The Chilbolton Observatory, which is used in the BioDAR project, in Chilbolton, England. (Project BioDAR)

As meteorologists are all too aware, not everything that shows up on their radar is related to weather. Sometimes, it’s a flock of geese or a traffic jam. In other instances, the suspicious storm turns out to be a mass migration of grasshoppers, millions of mayflies hatching at once or an angry horde of flying ants.

While forecasters normally try to remove the bugs from their data, a group of meteorologists are now joining forces with insect researchers to study them. The collaboration, called BioDAR, has an ambitious goal: to monitor levels of flying insect activity in near real time across the entire United Kingdom.
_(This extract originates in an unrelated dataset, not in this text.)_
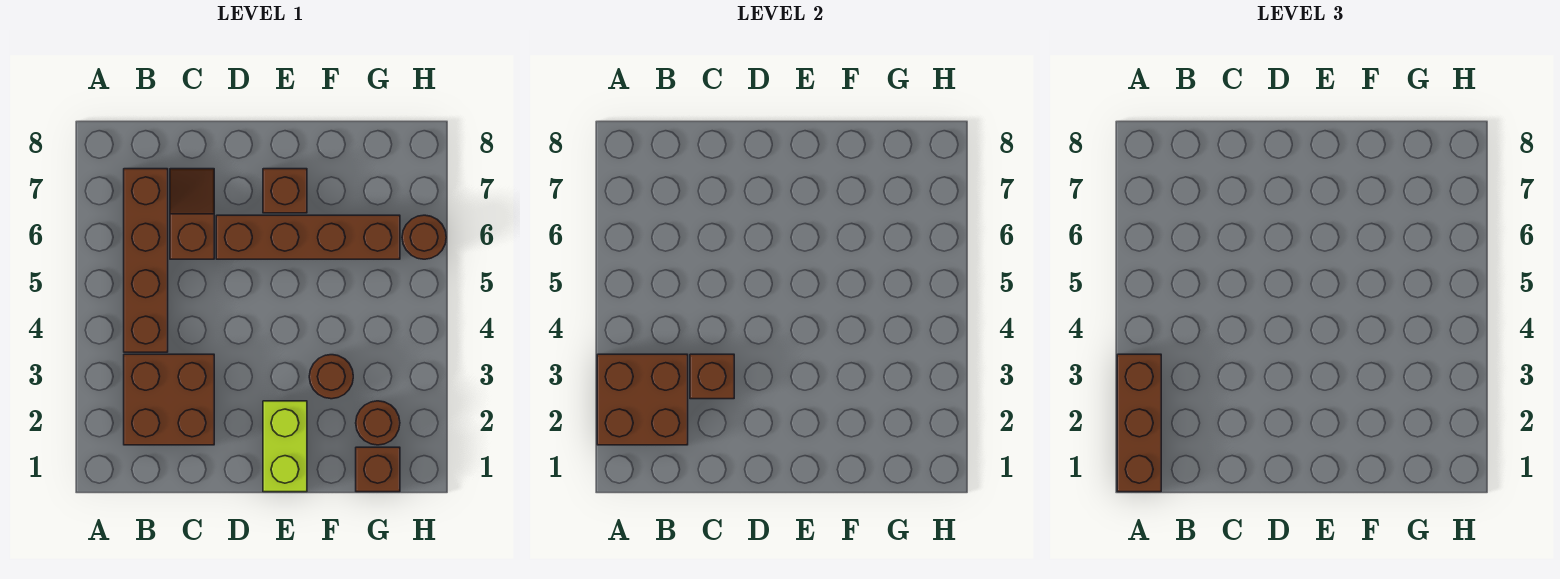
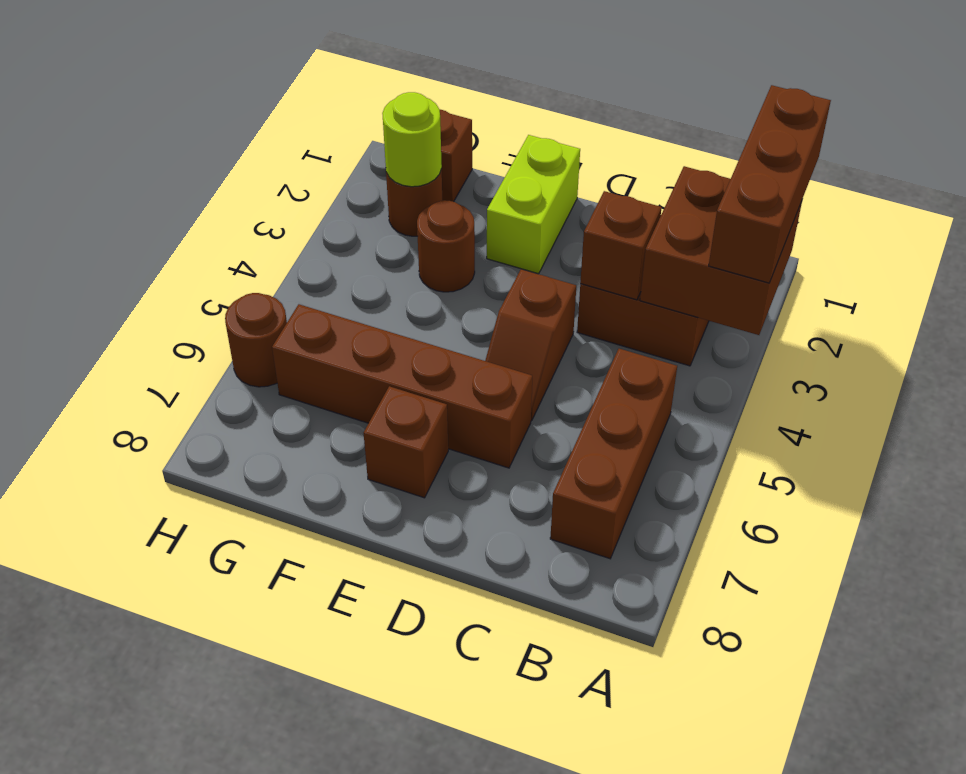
brown brick B4:B7 level 1 -> brown brick B5:B7 level 1
brown slope C6:C7 level 1 top 6 -> brown slope D4:D5 level 1 top 4
none -> lime round brick G2 level 2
If things go well, they hope to scale up this effort to other countries.

By bringing the observational powers of modern meteorology to bear on bugs, the researchers hope to create a new pipeline of data that can inform basic science, pest management and conservation efforts.
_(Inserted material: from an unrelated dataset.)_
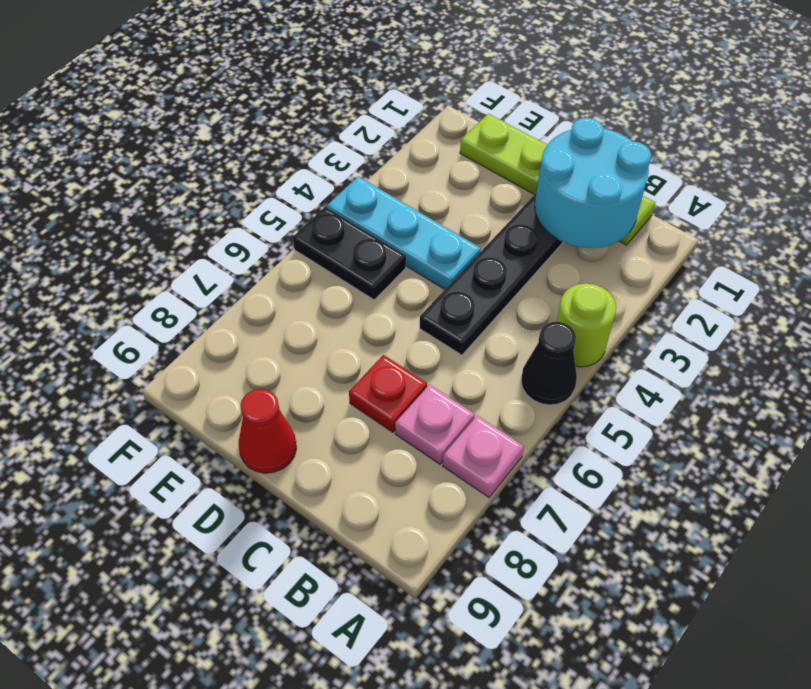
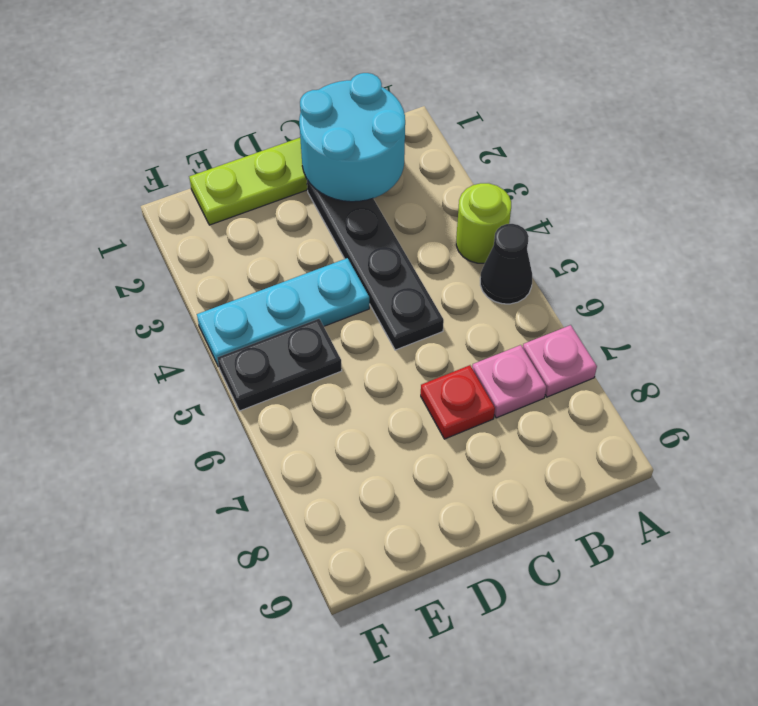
red cone D9 level 1 -> none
The idea for the project came about in December 2016, when University of Leeds insect ecologist Christopher Hassall and atmospheric scientist Ryan Neely III were chatting at a gathering for academics from different disciplines.

“I work on bees, and Neely said, ‘I see bees in my radar data all the time, and we throw that data out,’” Hassall recalled.


It looks like rain, but it actually might be a cloud of dragonflies that was detected by radar over Pennsylvania on Tuesday. (NOAA/GR2 Analyst/Matthew Cappucci)

“That moment of horror for me is I think what formed the beginning of the collaboration,” Hassall said in an interview.

Neely agreed that it would be better to put the buggy radar data to use than to ignore it.

Three years later, the two have amassed a dozen collaborators and partners at institutions around the world. They’ve received nearly $1 million in funding from the Natural Environment Research Council in the United Kingdom to spend the next three years developing algorithms that use radar data to characterize and track insect populations.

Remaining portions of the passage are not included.